All About Alcohol Addiction

Alcohol Addiction

For most people, moderate drinking is probably safe. It may even have some health benefits, including reducing your risk of certain heart problems. Moderate drinking is considered one drink a day for woman (or anyone over 65) and two drinks a day for men under 65.

Approximately 70% of the adults in America drink alcohol, at least occasionally. Alcohol use is very common in our society.

Moderate Alcohol Drinking

Some people should not drink at all, including alcoholics, children, pregnant women, people on certain medicines and people with some medical conditions. If you have questions about whether it is safe for you to drink, speak with your health care provider. Anything more than moderate drinking is very risky. Binge drinking - drinking five or more drinks at one time - can damage your health and increase your risk for accidents, injuries and assault. Years of heavy drinking can lead to liver disease, heart disease, cancer and pancreatitis. It can also cause problems at home, at work and with friends. Drinking alcohol has immediate effects that can increase the risk of many harmful health conditions.

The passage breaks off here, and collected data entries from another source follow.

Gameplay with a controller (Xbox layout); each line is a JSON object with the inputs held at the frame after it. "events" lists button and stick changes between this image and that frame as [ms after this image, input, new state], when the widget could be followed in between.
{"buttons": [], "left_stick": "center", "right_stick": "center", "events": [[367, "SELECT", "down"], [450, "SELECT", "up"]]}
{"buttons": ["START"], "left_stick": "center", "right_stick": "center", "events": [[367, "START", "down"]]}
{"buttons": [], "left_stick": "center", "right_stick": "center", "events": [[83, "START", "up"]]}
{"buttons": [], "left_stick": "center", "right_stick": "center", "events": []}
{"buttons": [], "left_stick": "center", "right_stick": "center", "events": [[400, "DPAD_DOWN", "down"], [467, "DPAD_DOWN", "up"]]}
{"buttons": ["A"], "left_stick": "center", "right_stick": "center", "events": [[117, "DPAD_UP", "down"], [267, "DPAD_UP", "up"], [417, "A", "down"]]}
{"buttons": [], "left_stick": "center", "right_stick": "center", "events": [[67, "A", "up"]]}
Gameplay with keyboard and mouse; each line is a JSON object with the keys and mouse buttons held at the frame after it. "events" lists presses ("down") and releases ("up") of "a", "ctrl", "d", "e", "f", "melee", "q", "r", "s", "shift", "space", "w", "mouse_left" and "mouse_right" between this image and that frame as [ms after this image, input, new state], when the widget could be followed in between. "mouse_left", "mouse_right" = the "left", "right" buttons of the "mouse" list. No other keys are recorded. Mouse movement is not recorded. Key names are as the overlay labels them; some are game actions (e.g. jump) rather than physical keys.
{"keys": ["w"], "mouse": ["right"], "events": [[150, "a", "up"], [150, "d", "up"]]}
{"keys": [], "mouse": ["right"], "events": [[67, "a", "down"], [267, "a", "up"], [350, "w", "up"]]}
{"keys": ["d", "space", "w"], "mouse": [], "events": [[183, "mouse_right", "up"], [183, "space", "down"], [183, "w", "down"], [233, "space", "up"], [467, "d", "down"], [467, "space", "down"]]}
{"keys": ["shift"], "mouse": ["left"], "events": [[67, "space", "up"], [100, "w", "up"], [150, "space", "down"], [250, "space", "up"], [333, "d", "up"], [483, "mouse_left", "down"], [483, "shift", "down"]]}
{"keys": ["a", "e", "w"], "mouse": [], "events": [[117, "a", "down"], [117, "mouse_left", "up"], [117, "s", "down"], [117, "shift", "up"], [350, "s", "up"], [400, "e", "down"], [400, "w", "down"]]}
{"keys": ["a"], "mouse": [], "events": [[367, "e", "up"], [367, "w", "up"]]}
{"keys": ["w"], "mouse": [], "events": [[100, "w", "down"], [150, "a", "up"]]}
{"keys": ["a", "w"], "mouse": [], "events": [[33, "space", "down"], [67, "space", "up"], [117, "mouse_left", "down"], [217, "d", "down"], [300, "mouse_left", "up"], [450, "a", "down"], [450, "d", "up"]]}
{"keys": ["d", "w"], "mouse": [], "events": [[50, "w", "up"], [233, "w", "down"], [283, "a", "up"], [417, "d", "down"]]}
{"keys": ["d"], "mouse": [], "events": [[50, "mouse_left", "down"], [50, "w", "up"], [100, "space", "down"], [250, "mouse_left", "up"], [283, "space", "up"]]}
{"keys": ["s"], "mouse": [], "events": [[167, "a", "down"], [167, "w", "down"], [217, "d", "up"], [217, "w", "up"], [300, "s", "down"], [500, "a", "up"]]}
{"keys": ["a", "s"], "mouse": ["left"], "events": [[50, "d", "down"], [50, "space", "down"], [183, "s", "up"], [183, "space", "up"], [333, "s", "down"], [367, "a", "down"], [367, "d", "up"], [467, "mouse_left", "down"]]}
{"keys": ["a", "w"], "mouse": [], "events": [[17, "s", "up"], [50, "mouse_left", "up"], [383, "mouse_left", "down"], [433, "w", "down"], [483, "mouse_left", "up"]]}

The Dangers of Excessive Alcohol Drinking

Excessive alcohol use, either in the form of heavy drinking (drinking more than two drinks per day on average for men or more than one drink per day on average for women), or binge drinking (drinking more than 4 drinks during a single occasion for men or more than 3 drinks during a single occasion for women), can lead to increased risk of health problems such as liver disease or unintentional injuries.

According to national surveys, over half of the adult US population drank alcohol in the past 30 days. Approximately, 5% of the total population drank heavily while 15% of the population binge drank. Our national surveys previously defined binge drinking as more than 4 drinks for both men and women.

In 2001, there were approximately 75,000 deaths attributable to excessive use of alcohol. In fact, excessive alcohol use is the 3rd leading lifestyle-related cause of death for people in the United States each year.

When Consuming Alcohol Becomes an Addiction

Not be confused with the combination of alcohol and drug addiction, alcohol addiction is another term for dependence on alcohol. Alcohol addiction stems from the body's gradually inability to tolerate alcohol. Alcohol addiction is usually a gradual process, whereby the human body loses its ability to deal with a minimum amount of alcohol. The "addiction to alcohol" comes when a person feels they need to drink alcohol on a very regular basis. A person with alcohol addiction usually gets drunk a lot.

The definition of addiction is a craving or burning desire for the substance or chemical in question. Someone is addicted to alcohol when they make heavy alcohol consumption a regular part of their life and it is having a negative effect one or more areas and quality of their lifestyle.

Alcohol Addiction is a pattern of drinking that result in harm to one's health, interpersonal relationships or ability to work. Manifestations of alcohol abuse include:


  • Failure to fulfill major responsibilities at work, school, or home
  • Drinking in dangerous situations, such as drinking while driving or operating machinery
  • Legal problems related to alcohol, such as being arrested
  • Continued drinking despite ongoing relationship problems
  • Long-term alcohol abuse can turn into alcohol dependence

Signs of Alcohol Addiction

Dependency on alcohol, also known as alcohol addiction and alcoholism, is a chronic disease. The signs and symptoms of alcohol dependence include:


  • A strong craving for alcohol
  • Continued use despite repeated physical, psychological, or interpersonal problems
  • The inability to limit drinking
  • Physical illness when one stops drinking
  • The need to drink increasing amounts to feel its effects

The Difference between Alcoholism and Alcohol Addiction

Alcoholism is the actual "allergy" or disease stemming from the body's inability to process alcohol without it triggering the phenomenon of craving. Alcoholics inevitably get drunk, once they start drinking. There is a fine but important distinction between the two conditions.

What to do About an Alcohol Addiction

Although alcoholism and alcohol addiction or dependency is technically two different conditions, the actions necessary to arrest them are the same, abstinence. The place to start is proper medical detox and then some form of rehab, followed by an ongoing support group such as AA, SMART recovery or Rational Recovery.